Not entirely sure how he can be stringing her along, when he was told the OP why the previous relationships failed either. Would you prefer him where a badge and introduce himself by name and how often he would prefer to have sex in a decade? Wouldn't say having an upfront truthful conversation is tricking anyone.

That's not to say the OP should just accept it. If it's not for her, it's not for her, but the condemnation I don't think is reaaonable

I said he's possibly gay, not probably. Because it's a distinct possibility given what the OP has told us. Maybe he has a hormone imbalance, low testosterone, maybe there's some psychological issue. But whatever it is, it is not normal. To not be ready for sex several months into an adult relationship is simply not normal. Very few people would want to take things that slowly. Including many of this bloke's previous partners.

Confusionisme · 24/10/2022 21:55

Being gay can't be ruled out. The dots connect. Might be wrong, but it can't be ruled out

OP posts:
DoomsdayPrep · 25/10/2022 09:41

@Confusionisme it did not end well.

First he told me he was not very highly sexed.

Then we had lots of sex. Initiated by him. Amazing sex. More and more sex.

Then in an argument he told me he didn't really like sex. That it was a maintenance chore that put too much pressure on him. I felt utterly humiliated.

Then we had more amazing sex initiated by him.

Then I realised he is a con artist who used sex to groom me.

Sorry.

DoomsdayPrep · 25/10/2022 09:45

@Confusionisme the key was keeping me strung along and destabilised by alternating the intermittent high intensity neurochemical rewards with the confusing intermittent disappearing acts/emotional unavailability.

Thereisnolight · 25/10/2022 09:45

Look, there were a few things, not just one, that didn’t gel with you.
If you’re not happy, it’s not love.
Tidy up and move on.

DoomsdayPrep · 25/10/2022 11:08

@Confusionisme I agree with the last poster.

What struck me about your OP is that you were willing to locate the problem in you ("trust issues") and that he was more than happy to go along with this assessment (your problem will go away in time as you begin to trust him).

"Trust issues" says to me you have been hurt/betrayed/abused in the past.

This is desirable for some men because a) you are vulnerable, b) you crave real love, c) you likely have low self esteem, d) they can use it against you by locating the problem in you.

Let's flip that. Your "trust issues" are THE WISDOM OF EXPERIENCE.

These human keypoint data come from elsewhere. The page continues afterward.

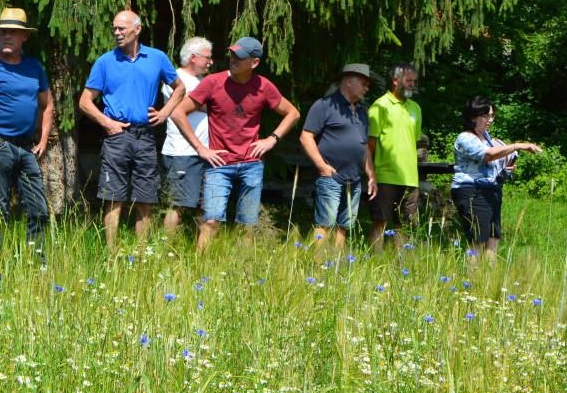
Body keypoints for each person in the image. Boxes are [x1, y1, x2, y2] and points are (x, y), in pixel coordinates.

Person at [170, 37, 300, 252]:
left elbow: (293, 113)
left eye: (240, 57)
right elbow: (178, 112)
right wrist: (201, 149)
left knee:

Your niggling doubts and feelings of unease are telling you something. You now have the superpower to recognise abusive patterns, even in the early stages.

It's not you.

Confusionisme · 25/10/2022 14:31

That sounds truly awful doomsdayprep.

Yep it's time to move on. I just really miss him already. Darn.
Also, yes, this is wisdom of experience. I wish I'd listened to my gut much much earlier on because I wouldn't be missing him and hurt so much right now if I did.
Hopefully I dont make the same mistake again!